©2018 Kari Carlisle
The lessons of history can prepare us for the future only if we listen and apply them. Regardless of the apocalyptic scenario, natural or human-caused, human survival will depend on commerce, i.e. the interchange of goods and services. Sure, you may be able to take care of yourself and your family for a while, but eventually, you’ll need to interact and exchange with others to rebuild community.
Imagine aliens arrive and begin massacring humans and herding them into concentration camps. Eventually, the humans are given an opportunity to leave under numerous onerous conditions, and they return to their homes, only to find them burned to the ground. They must start over and with precious few resources.
Now imagine this has already happened only you don’t have to imagine it. It has happened to many indigenous groups around the world. This year, the Navajo people are recognizing the 150th anniversary of the end of the Long Walk. The Long Walk refers to their 4-year incarceration at the hands of U.S. soldiers. They were driven on foot for hundreds of miles to Fort Sumner, NM, and many died. Navajo mothers handed their babies to strangers along the way with hope they would survive. When presented with a treaty, Navajo leaders agreed to sign on June 1, 1868. They gave up many freedoms in exchange for the ability to return home.
But home wasn’t the same. Homes and fields were burned. Livestock was slaughtered. To help the Navajo people get back on their feet, the U.S. government paved the way for willing traders to establish hundreds of trading posts across reservation lands to provide needed goods and services. While some of the traders took advantage of the Navajo people, many knew that benevolence and generosity made them more successful.
A future apocalypse may look very different with no benevolent traders readily available to move in and help survivors regain their footing. But commerce will still be a critical function of long-term survival. If you have prepared poorly or not at all, you may need to rely heavily on the benevolence and generosity of others who have abundant resources.
If you have abundant resources, you have some decisions to make. You can take advantage of others who are desperate for your goods and services. Think slave trader, pimp, mob boss, etc. Just remember, some traders lost their lives at the hands of the Navajo because they did not respect the people they were there to serve. Alternatively, you may choose to be generous without the expectation that you would be eventually rewarded. The latter choice is certainly the more ethical and peaceful.
There are lessons to be learned here. Foremost is to avoid being the oppressor who subjugates innocent people. More easily said than done when you look at world history. Humans have a tendency to follow the crowd, and when a dynamic personality leads them in the wrong direction, evil ensues. Examples abound in every era and every nation.

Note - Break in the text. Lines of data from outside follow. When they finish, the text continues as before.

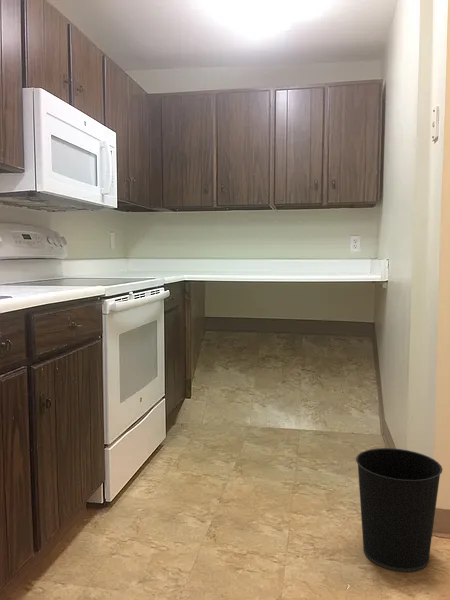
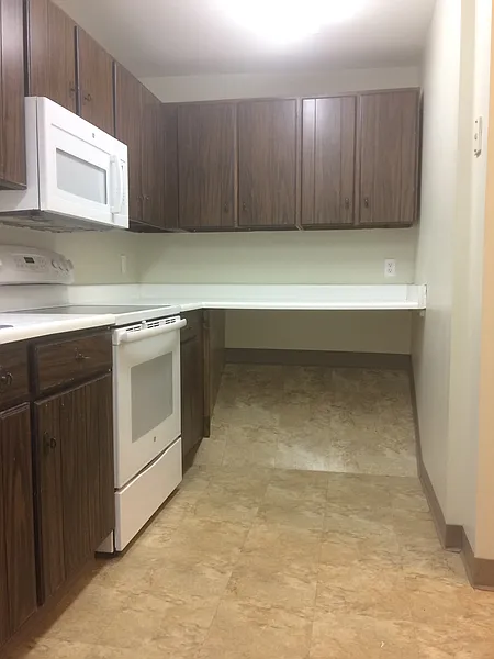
- wastebasket [355,447,444,573]
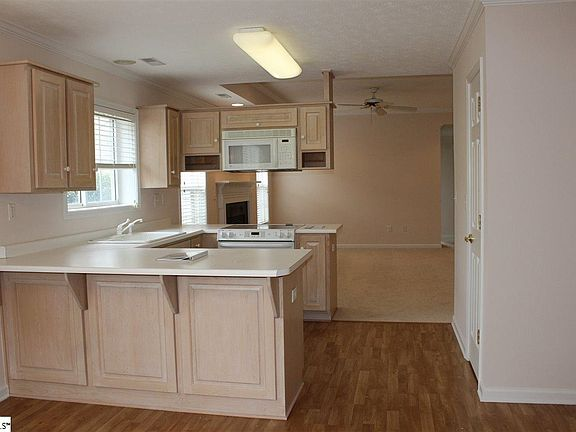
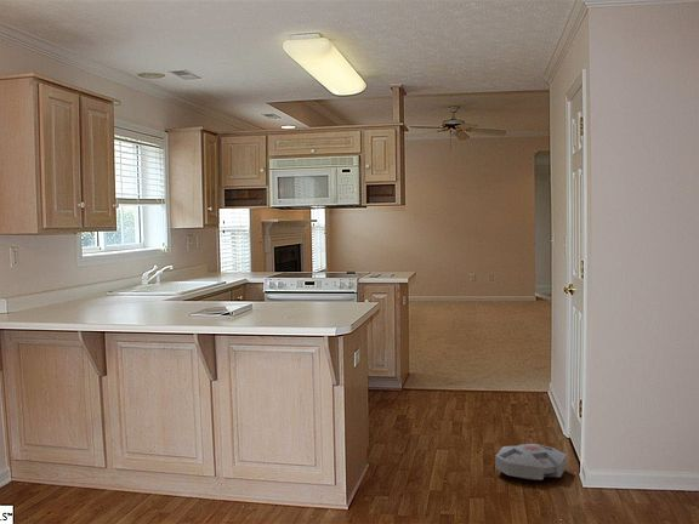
+ robot vacuum [494,443,568,482]
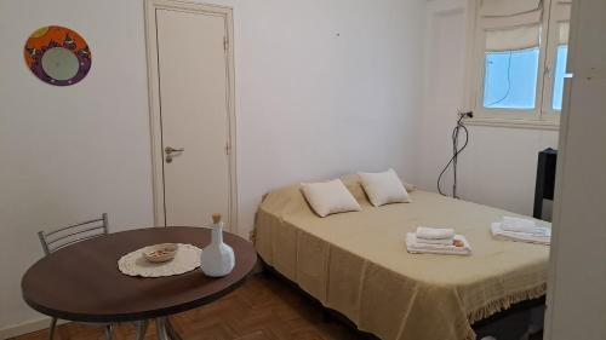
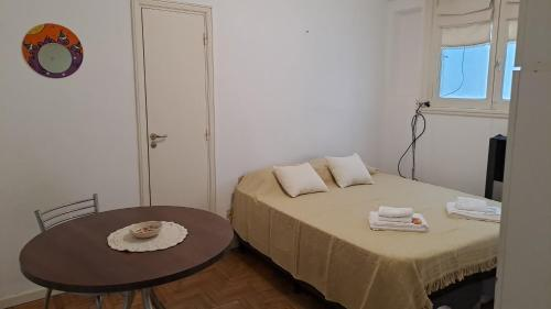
- bottle [199,212,235,277]
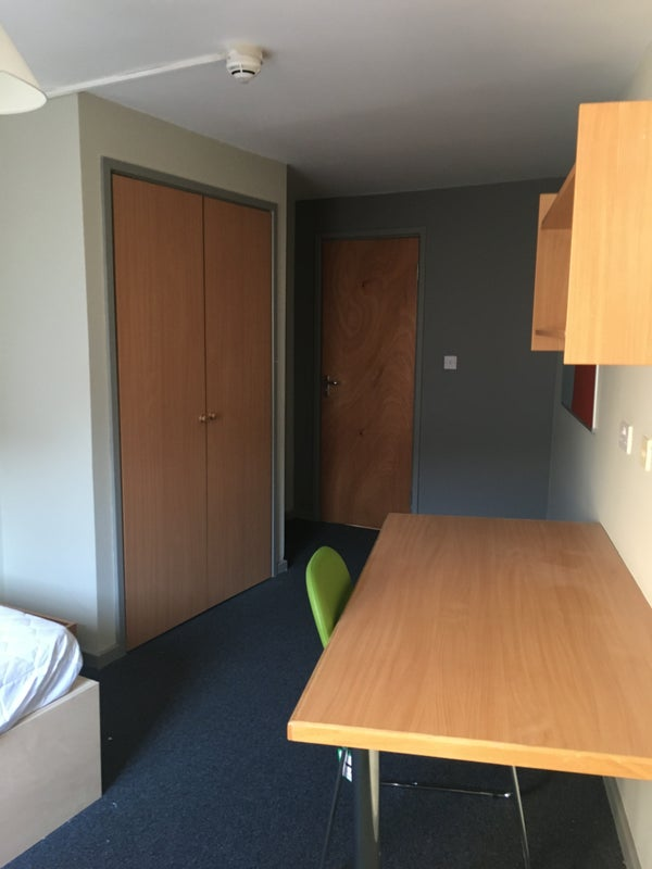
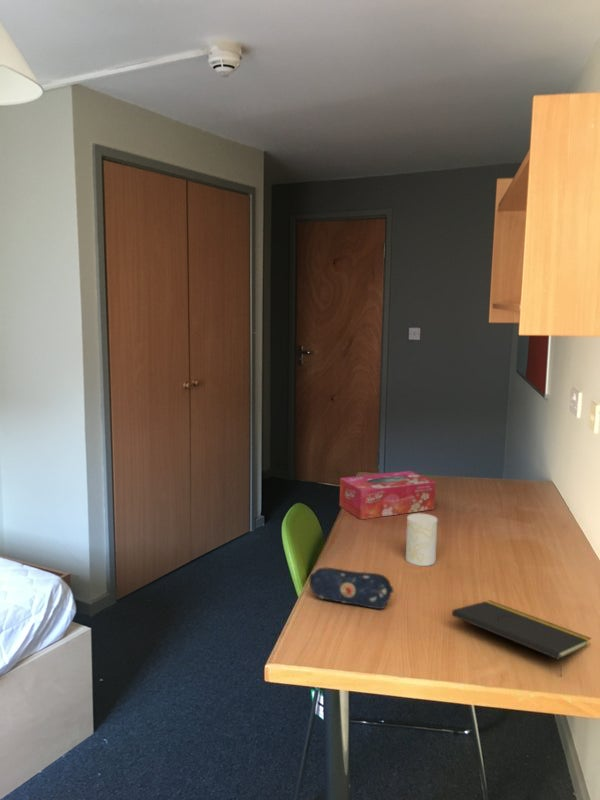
+ cup [405,512,438,567]
+ pencil case [308,566,395,610]
+ tissue box [339,470,436,520]
+ notepad [451,599,592,677]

On a personal level, one lesson to be learned is to be prepared. I’m not telling you to dig your underground bunker tomorrow but to take reasonable measures to protect yourself and your loved ones from hard times. That includes everything from a lost job to an existential crisis for humanity. Even a minor crisis can be life-threatening if you haven’t thought of the basics.

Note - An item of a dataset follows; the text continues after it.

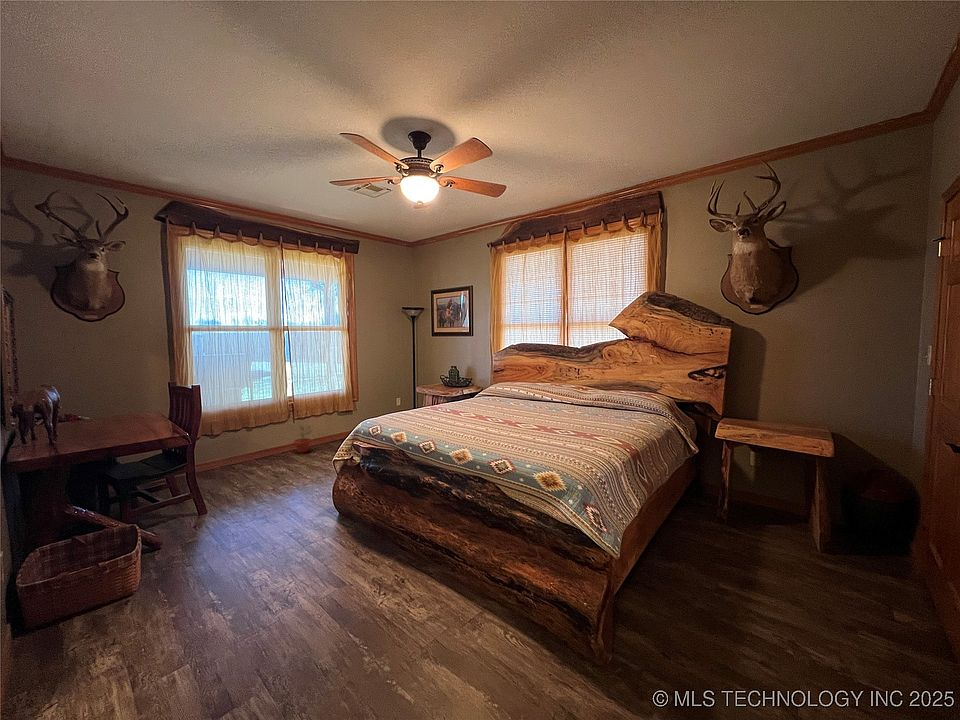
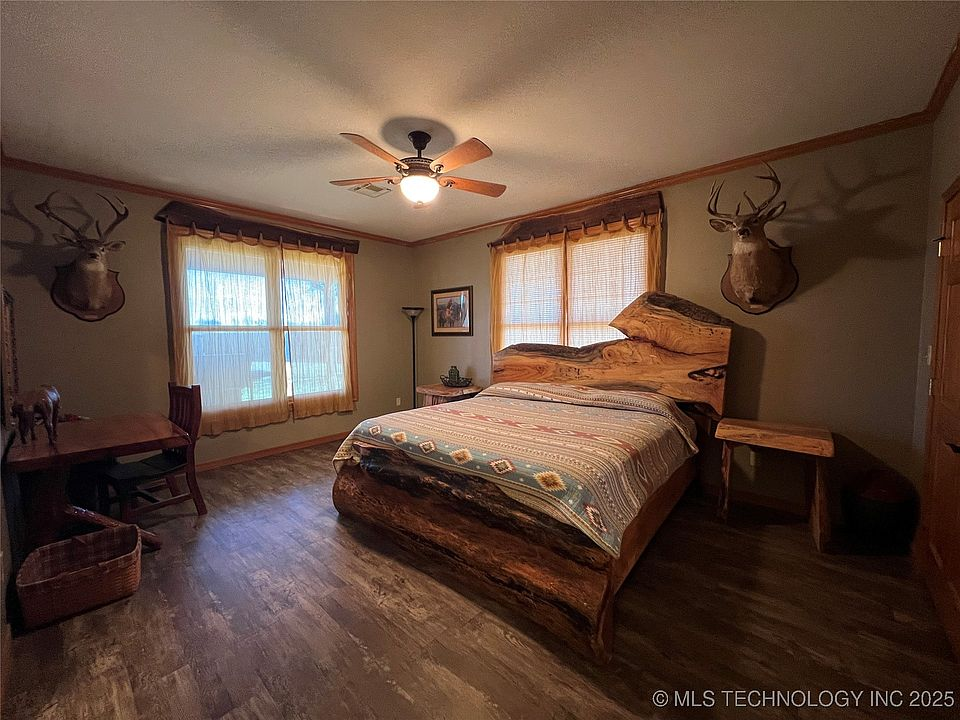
- potted plant [292,424,313,454]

A greater lesson we can learn from this is to be grateful for what you receive and to be generous with what you have. I have been in a position of need, and I am grateful for those who have generously helped me through tough times. An even better feeling is to help others.
The Navajo people today have survived the Long Walk, but social and financial problems continue to plague them. Convenience stores and big box stores in border towns meet most of the needs of the Navajo people on the reservation, and few trading posts survive. The oldest continuously operated trading post in the southwest is Hubbell Trading Post in Ganado, AZ, and it has been a National Historic Site since 1967. The trader at Hubbell, Edison Eskeets, is planning a solo long-distance run of over 330 miles to commemorate the Long Walk and honor his people because he is Navajo. If you’re interested in learning more and sponsoring Edison, CLICK HERE.
Don’t be stingy with what you have – money, skill, talent – share with others, and make the world a better place.